Le cerveau des jeunes d'aujourd'hui est-il différent ?

Le directeur du Laboratoire de psychologie du développement et de l'éducation de l'enfant du CNRS-La Sorbonne précise d'entrée que les natifs du numérique ont développé des aptitudes cérébrales en termes de vitesse et d'automatismes, au détriment du raisonnement et de la maîtrise de soi. Cette "tension" entre la rapidité de décision et la prise de recul nécessaire au raisonnement se joue essentiellement dans une zone du cerveau, le cortex préfontal. C'est à ce niveau qu'a lieu l'arbitrage entre deux systèmes du cerveau qui sont complémentaires. Le premier système, de plus en plus sollicité par les écrans, est rapide, automatique et intuitif (O. Houdé emploie l'expression "TGV cérébral" pour le trajet œil-pouce). Le deuxième système est plus lent et réfléchi. Selon le psychologue, pour cette génération Z, le cortex préfontal doit être le lieu de la "résistance cognitive". L'intelligence se joue dans cette lutte, dans cette synthèse personnelle. Il s'agit de faire prendre conscience aux enfants et adolescents qu'il faut parfois prendre du temps pour raisonner, pour penser et, au contraire, ne pas continuellement agir intuitivement et trop rapidement. Il faut résister à la tentation de cliquer frénétiquement sur une autre information, sur une autre application, et reprendre le contrôle de l'écran pour s'octroyer davantage de temps pour la réflexion.
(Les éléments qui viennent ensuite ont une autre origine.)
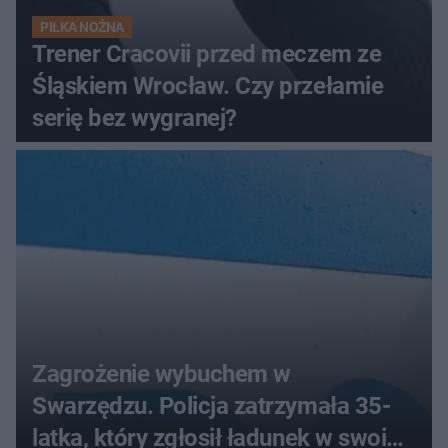
PIŁKA NOŻNA
Trener Cracovii przed meczem ze
Śląskiem Wrocław. Czy przełamie
serię bez wygranej?
Zagrożenie wybuchem w
Swarzędzu. Policja zatrzymała 35-
latka, który zgłosił ładunek w swoim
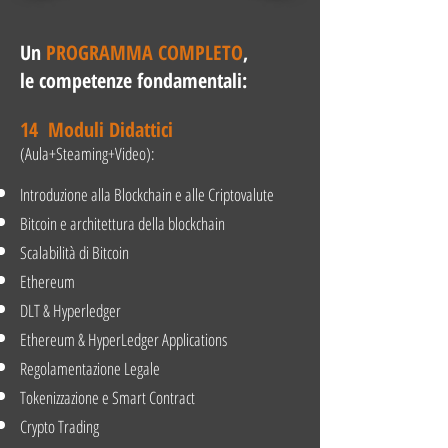
​Un
PROGRAMMA COMPLETO
,
le competenze fondamentali:
14 Moduli Didattici
(Aula+Steaming+Video):
Introduzione alla Blockchain e alle Criptovalute
Bitcoin e architettura della blockchain
Scalabilità di Bitcoin
Ethereum
DLT & Hyperledger
Ethereum & HyperLedger Applications
Regolamentazione Legale
Tokenizzazione e Smart Contract
Crypto Trading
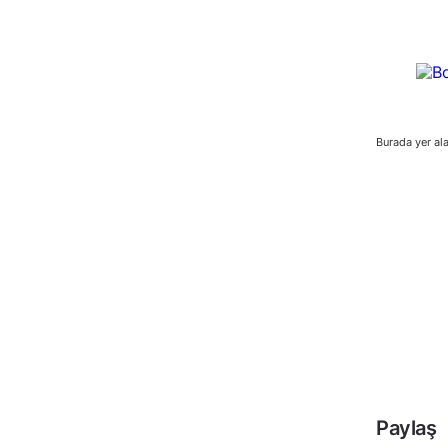
Burada yer ala
Paylaş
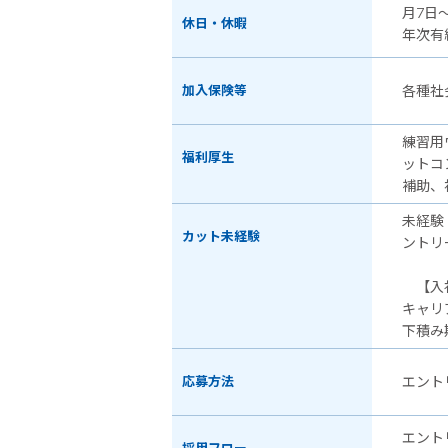
月7日
休日・休暇
年次有
加入保険等
各種社
練習用
福利厚生
ットコ
補助、
未経験
カット未経験
ントリ
【入社
キャリ
下積み
応募方法
エント
エント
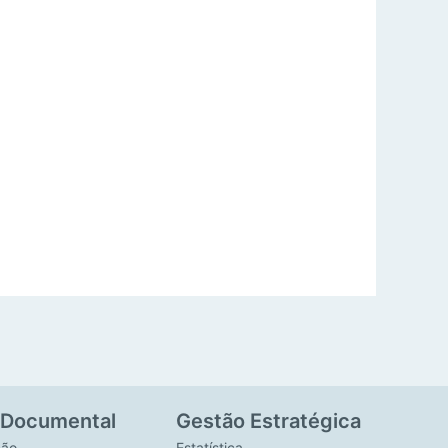
 Documental
Gestão Estratégica
ção
Estatística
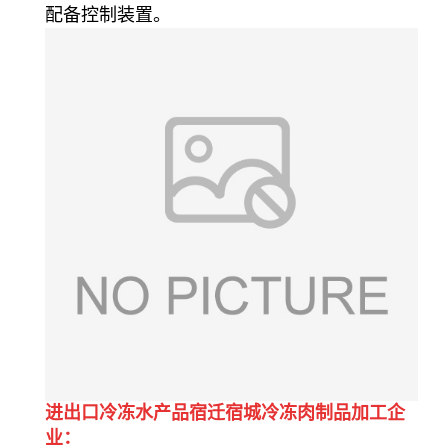
配备控制装置。
进出口冷冻水产品宿迁宿城冷冻肉制品加工企
业：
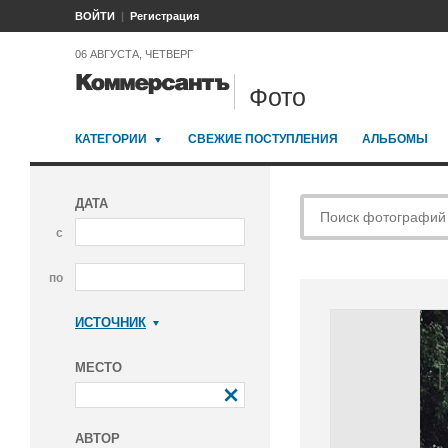
ВОЙТИ
Регистрация
06 АВГУСТА, ЧЕТВЕРГ
Фото
КАТЕГОРИИ
СВЕЖИЕ ПОСТУПЛЕНИЯ
АЛЬБОМЫ
ДАТА
с
по
ИСТОЧНИК
Коммерсантъ
МЕСТО
АВТОР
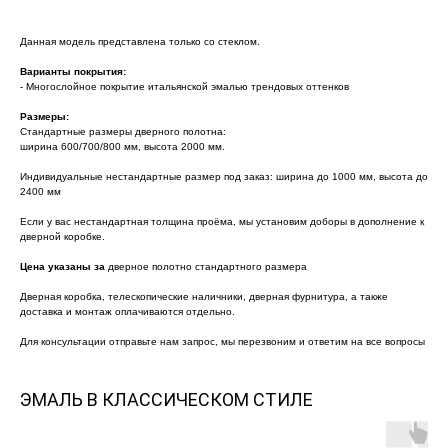
Данная модель представлена только со стеклом.
Варианты покрытия:
- Многослойное покрытие итальянской эмалью трендовых оттенков
Размеры:
Стандартные размеры дверного полотна:
ширина 600/700/800 мм, высота 2000 мм.
Индивидуальные нестандартные размер под заказ: ширина до 1000 мм, высота до
2400 мм
Если у вас нестандартная толщина проёма, мы установим доборы в дополнение к
дверной коробке.
Цена указаны за
дверное полотно стандартного размера
Дверная коробка, телескопические наличники, дверная фурнитура, а также
доставка и монтаж оплачиваются отдельно.
Для консультации отправьте нам запрос, мы перезвоним и ответим на все вопросы
ЭМАЛЬ В КЛАССИЧЕСКОМ СТИЛЕ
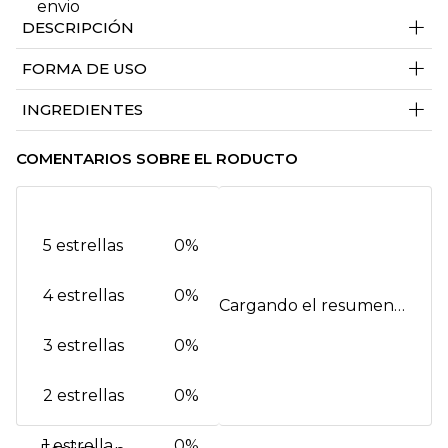
+
DESCRIPCIÓN
+
FORMA DE USO
+
INGREDIENTES
COMENTARIOS SOBRE EL RODUCTO
5 estrellas
0%
4 estrellas
0%
Cargando el resumen…
3 estrellas
0%
2 estrellas
0%
1 estrella
0%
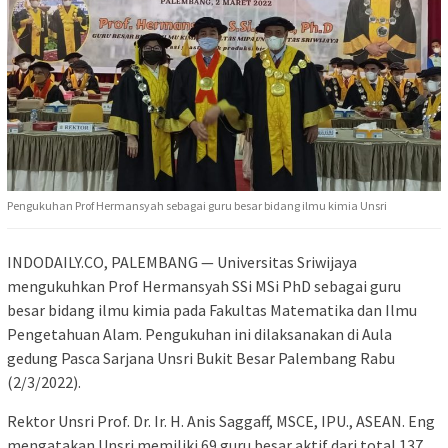
Pengukuhan Prof Hermansyah sebagai guru besar bidang ilmu kimia Unsri
INDODAILY.CO, PALEMBANG — Universitas Sriwijaya
mengukuhkan Prof Hermansyah SSi MSi PhD sebagai guru
besar bidang ilmu kimia pada Fakultas Matematika dan Ilmu
Pengetahuan Alam. Pengukuhan ini dilaksanakan di Aula
gedung Pasca Sarjana Unsri Bukit Besar Palembang Rabu
(2/3/2022).
Rektor Unsri Prof. Dr. Ir. H. Anis Saggaff, MSCE, IPU., ASEAN. Eng
mengatakan Unsri memiliki 69 guru besar aktif dari total 137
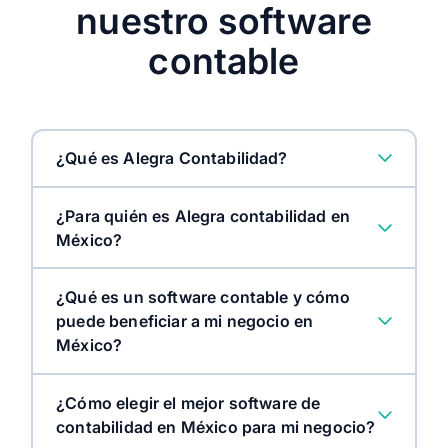
nuestro software
contable
¿Qué es Alegra Contabilidad?
¿Para quién es Alegra contabilidad en
México?
¿Qué es un software contable y cómo
puede beneficiar a mi negocio en
México?
¿Cómo elegir el mejor software de
contabilidad en México para mi negocio?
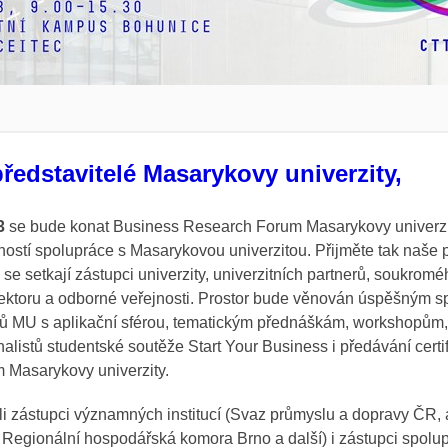
ředstavitelé Masarykovy univerzity,
3
se bude konat Business Research Forum Masarykovy univerzit
ností spolupráce s Masarykovou univerzitou. Přijměte tak naše 
é se setkají zástupci univerzity, univerzitních partnerů, soukrom
sektoru a odborné veřejnosti. Prostor bude věnován úspěšným s
avů MU s aplikační sférou, tematickým přednáškám, workshopům
alistů studentské soutěže Start Your Business i předávání certif
 Masarykovy univerzity
.
ali zástupci významných institucí (Svaz průmyslu a dopravy ČR,
 Regionální hospodářská komora Brno a další) i zástupci spolup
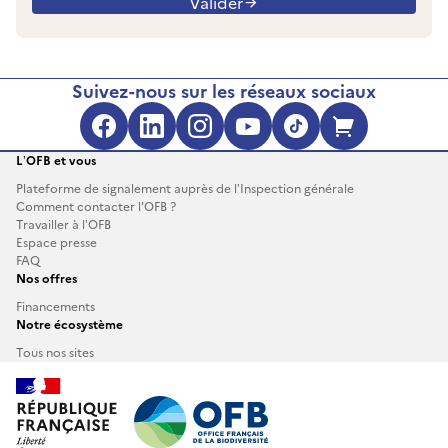
Valider
Suivez-nous sur les réseaux sociaux
L’OFB et vous
Plateforme de signalement auprès de l’Inspection générale
Comment contacter l'OFB ?
Travailler à l’OFB
Espace presse
FAQ
Nos offres
Financements
Notre écosystème
Tous nos sites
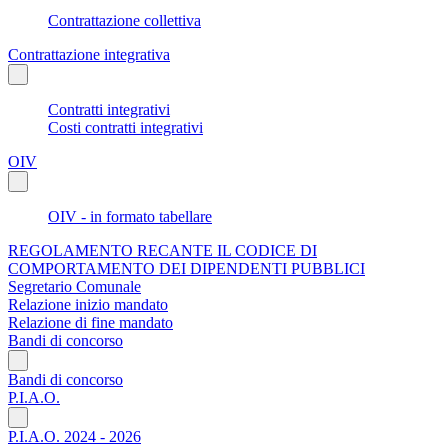
Contrattazione collettiva
Contrattazione integrativa
Contratti integrativi
Costi contratti integrativi
OIV
OIV - in formato tabellare
REGOLAMENTO RECANTE IL CODICE DI
COMPORTAMENTO DEI DIPENDENTI PUBBLICI
Segretario Comunale
Relazione inizio mandato
Relazione di fine mandato
Bandi di concorso
Bandi di concorso
P.I.A.O.
P.I.A.O. 2024 - 2026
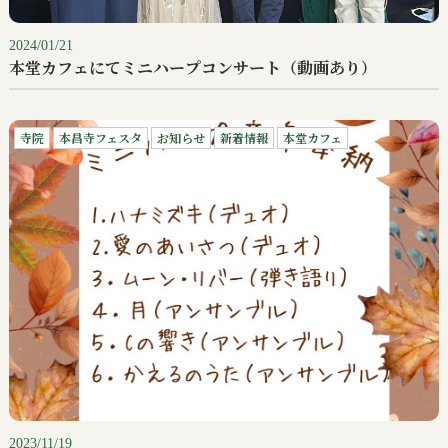
2024/01/21
本堂カフェにてミニハープコンサート（動画あり）
寺院
本昌寺フェスタ
お知らせ
新着情報
本堂カフェ
2023/11/19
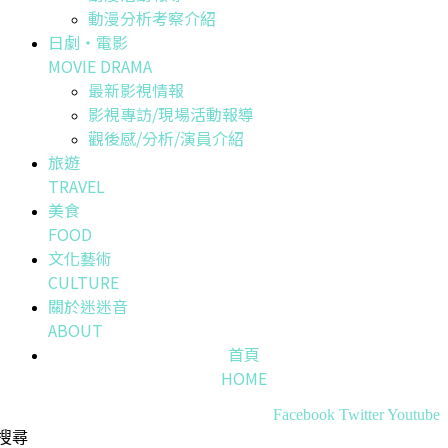
動漫分析考察介紹
日劇・電影
MOVIE DRAMA
最新影視情報
影視專訪/現場活動報導
觀後感/分析/演員介紹
旅遊
TRAVEL
美食
FOOD
文化藝術
CULTURE
關於迷迷音
ABOUT
首頁
HOME
Facebook
Twitter
Youtube
搜尋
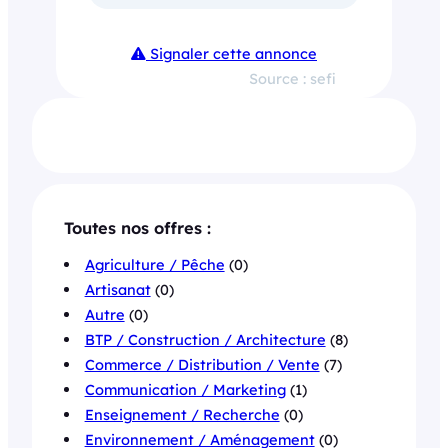
Signaler cette annonce
Source : sefi
Toutes nos offres :
Agriculture / Pêche
(0)
Artisanat
(0)
Autre
(0)
BTP / Construction / Architecture
(8)
Commerce / Distribution / Vente
(7)
Communication / Marketing
(1)
Enseignement / Recherche
(0)
Environnement / Aménagement
(0)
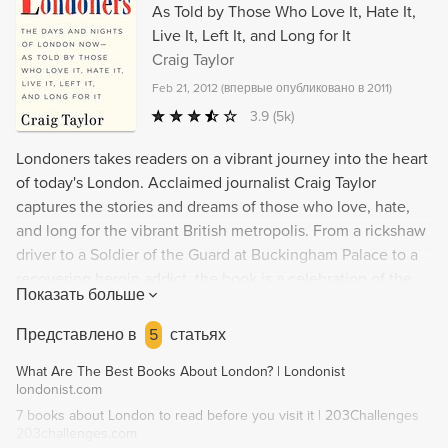
As Told by Those Who Love It, Hate It,
Live It, Left It, and Long for It
Craig Taylor
Feb 21, 2012
(
впервые опубликовано в 2011
)
3.9
(5k)
Londoners takes readers on a vibrant journey into the heart
of today's London. Acclaimed journalist Craig Taylor
captures the stories and dreams of those who love, hate,
and long for the vibrant British metropolis. From a rickshaw
driver to a Soldier of the Guard at Buckingham Palace to a
recovering heroin addict, the book is a celebration of the
Показать больше
city's rich tapestry. The perfect read for anyone looking to
immerse themselves in the beauty and diversity of one of
Представлено в
5
статьях
the world's greatest cities.
What Are The Best Books About London? | Londonist
londonist.com
7 books about London to read before you visit it | 203Challenges
203challenges.com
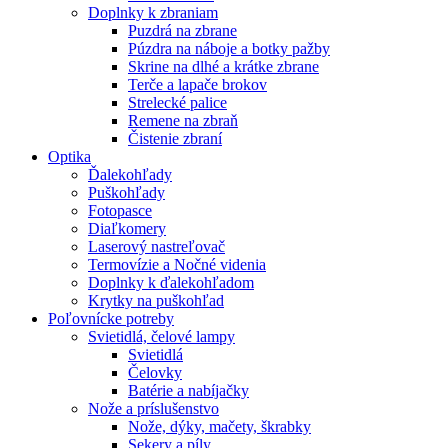
Doplnky k zbraniam
Puzdrá na zbrane
Púzdra na náboje a botky pažby
Skrine na dlhé a krátke zbrane
Terče a lapače brokov
Strelecké palice
Remene na zbraň
Čistenie zbraní
Optika
Ďalekohľady
Puškohľady
Fotopasce
Diaľkomery
Laserový nastreľovač
Termovízie a Nočné videnia
Doplnky k ďalekohľadom
Krytky na puškohľad
Poľovnícke potreby
Svietidlá, čelové lampy
Svietidlá
Čelovky
Batérie a nabíjačky
Nože a príslušenstvo
Nože, dýky, mačety, škrabky
Sekery a píly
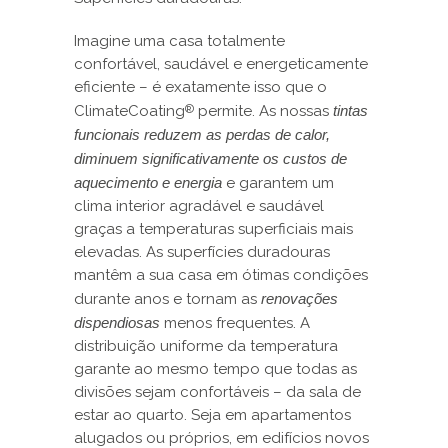
Imagine uma casa totalmente
confortável, saudável e energeticamente
eficiente – é exatamente isso que o
ClimateCoating
permite. As nossas
tintas
®
funcionais reduzem as perdas de calor,
diminuem significativamente os custos de
aquecimento e energia
e garantem um
clima interior agradável e saudável
graças a temperaturas superficiais mais
elevadas. As superfícies duradouras
mantêm a sua casa em ótimas condições
durante anos e tornam as
renovações
dispendiosas
menos frequentes. A
distribuição uniforme da temperatura
garante ao mesmo tempo que todas as
divisões sejam confortáveis – da sala de
estar ao quarto. Seja em apartamentos
alugados ou próprios, em edifícios novos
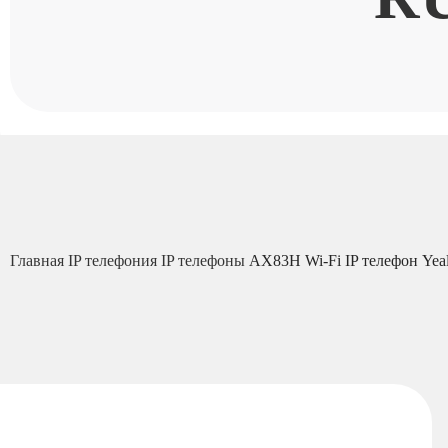
Главная
IP телефония
IP телефоны
AX83H Wi-Fi IP телефон Yeal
O. Houdé précise que la maturation de ce processus où le cerveau résiste à lui-même se fait tout au long du développement de l'enfant et de l'adolescent. C'est pourquoi il préconise un apprentissage et un entraînement scolaire pour accompagner les "mutations" cérébrales entrainées par le numérique et pour apprendre à résister à l'envie de vitesse. Même si ses applications sont encore à penser, il est important de prendre en compte le rôle de ce qu'il nomme "la pédagogie du contrôle cognitif" pour le raisonnement, la lecture, les mathématiques, etc.
Au-delà de l'école, O. Houdé voit également une utilité sociale dans cet apprentissage de la résistance cognitive, qui favoriserait la tolérance en favorisant notamment le respect du point de vue d'autrui.